Ferret7446 1 day ago

It would be nice to not name your language after another language. (Yes I know it's a script, that doesn't change my point). I came here expecting something else.

  • jgrowl 1 day ago

    Jackson Crawford's youtube channel is very helpful academic source.

    For those that don't know, Futhark is comes from the first 6 letters of the runic alphabet (F, U, Þ, A, R, K)

    https://www.youtube.com/@JacksonCrawford

  • finaard 1 day ago

    Same here, I was very confused for a bit.

  • hmry 1 day ago

    Yeah, when naming your language, it's important to keep mind the expectations of people seeing headlines about articles about your language on blog aggregation sites :^)
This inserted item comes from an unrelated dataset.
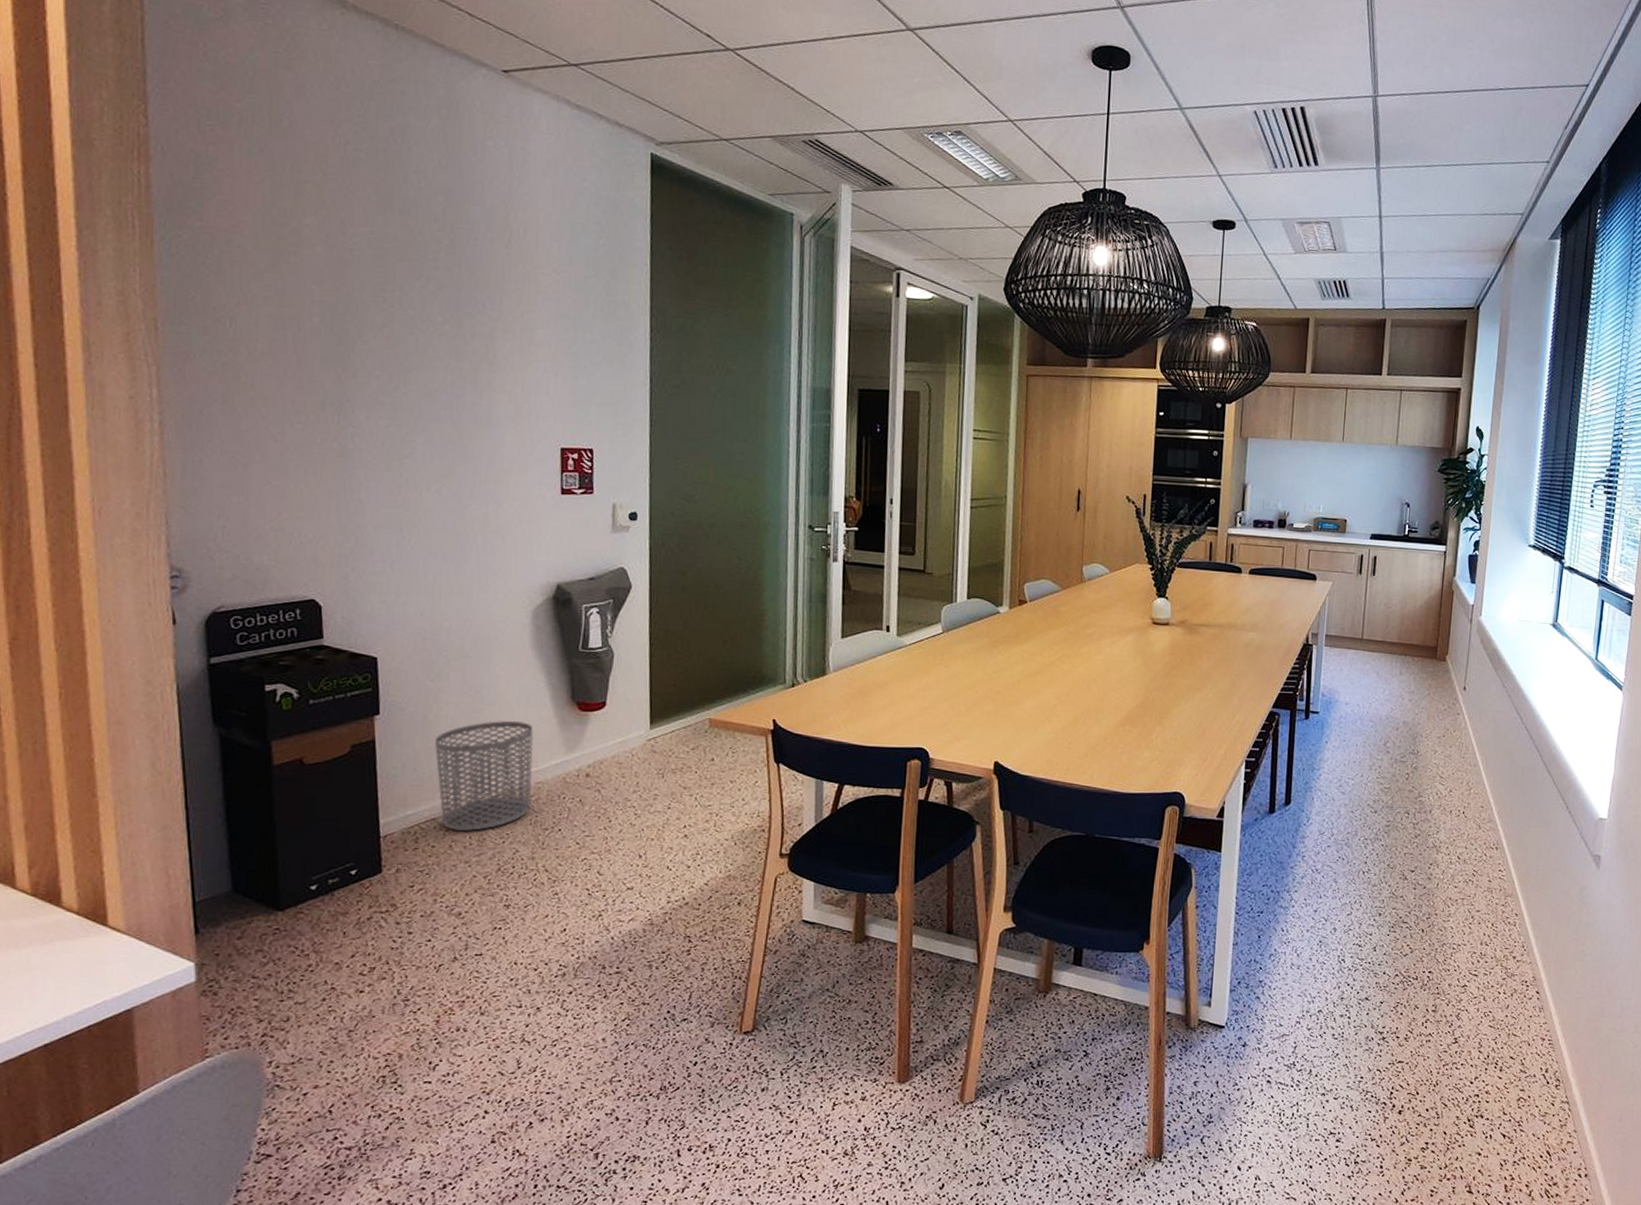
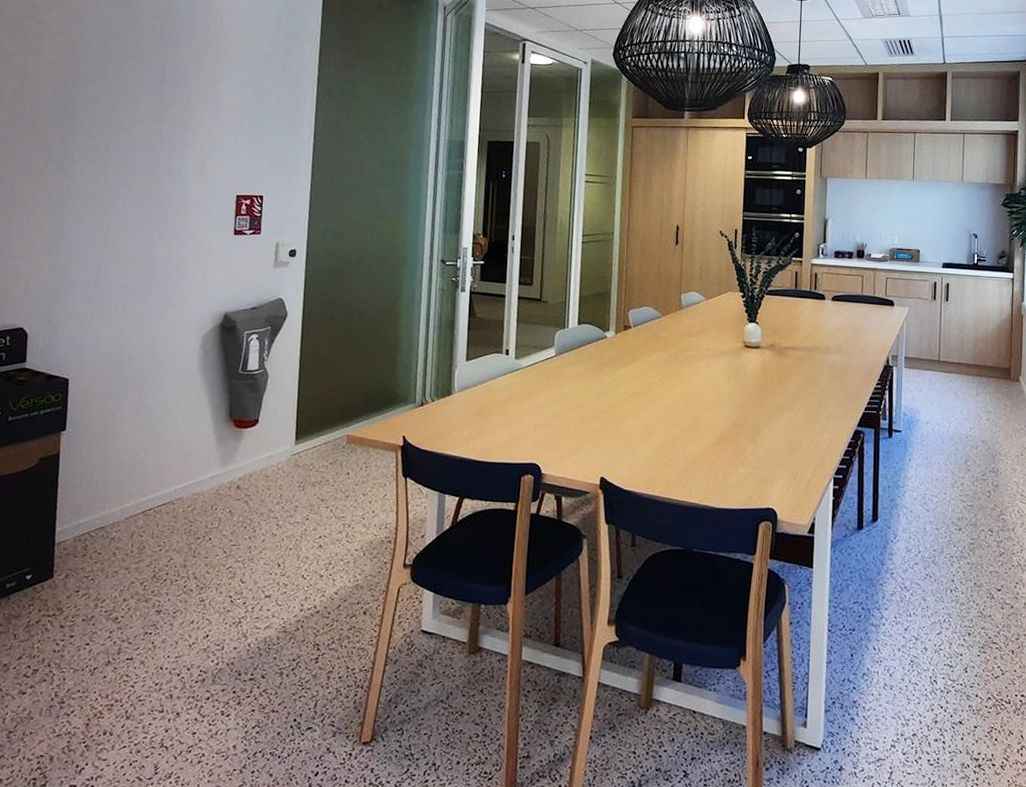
waste bin: present [435,721,534,831] -> none [109,436,195,539]

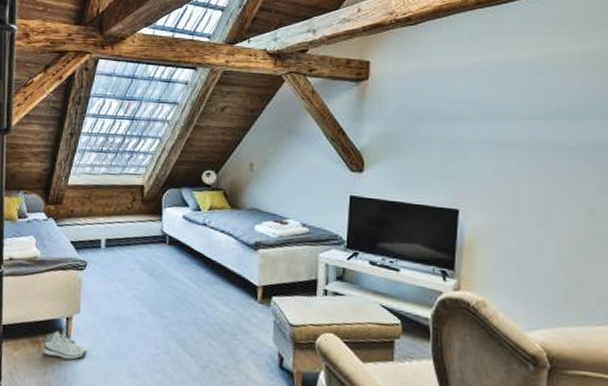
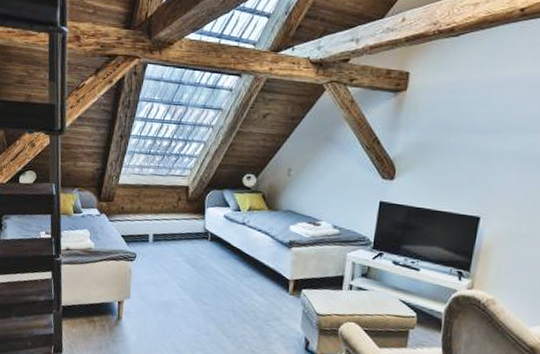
sneaker: present [43,326,87,361] -> none [98,309,137,338]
    Now I'm thinking about "Smalltalk by Example" and "Slang by Example"

fulafel 1 day ago

Futhark is a glimmer of light in the wasteland of C/C++ styled low level GPU languages.

  • pjmlp 1 day ago

    We also need to have StarLisp back, it would be quite fitting.

rowanG077 1 day ago

Futhark is pretty great! And I have to say that the maintainer is insanely quick. It has happened on more than one occasion that I reported a bug and it's solved within the day. I have been using Futhark in prod for two years now and never had serious problems.

  • keyle 1 day ago

    Interesting, what do use it for if you can share?

    • rowanG077 1 day ago

      Optimization algorithms. The build in automatic differentiation is great!.

antran22 1 day ago

Was expecting to see some examples of how to read runes, but I am nonetheless equally satisfied.

https://en.wikipedia.org/wiki/Elder_Futhark

guessmyname 1 day ago

Couldn’t have chosen a more difficult (and ambiguous) name to pronounce, could you? It almost sounds like a curse that I often hear people say out in the bad streets of New York City.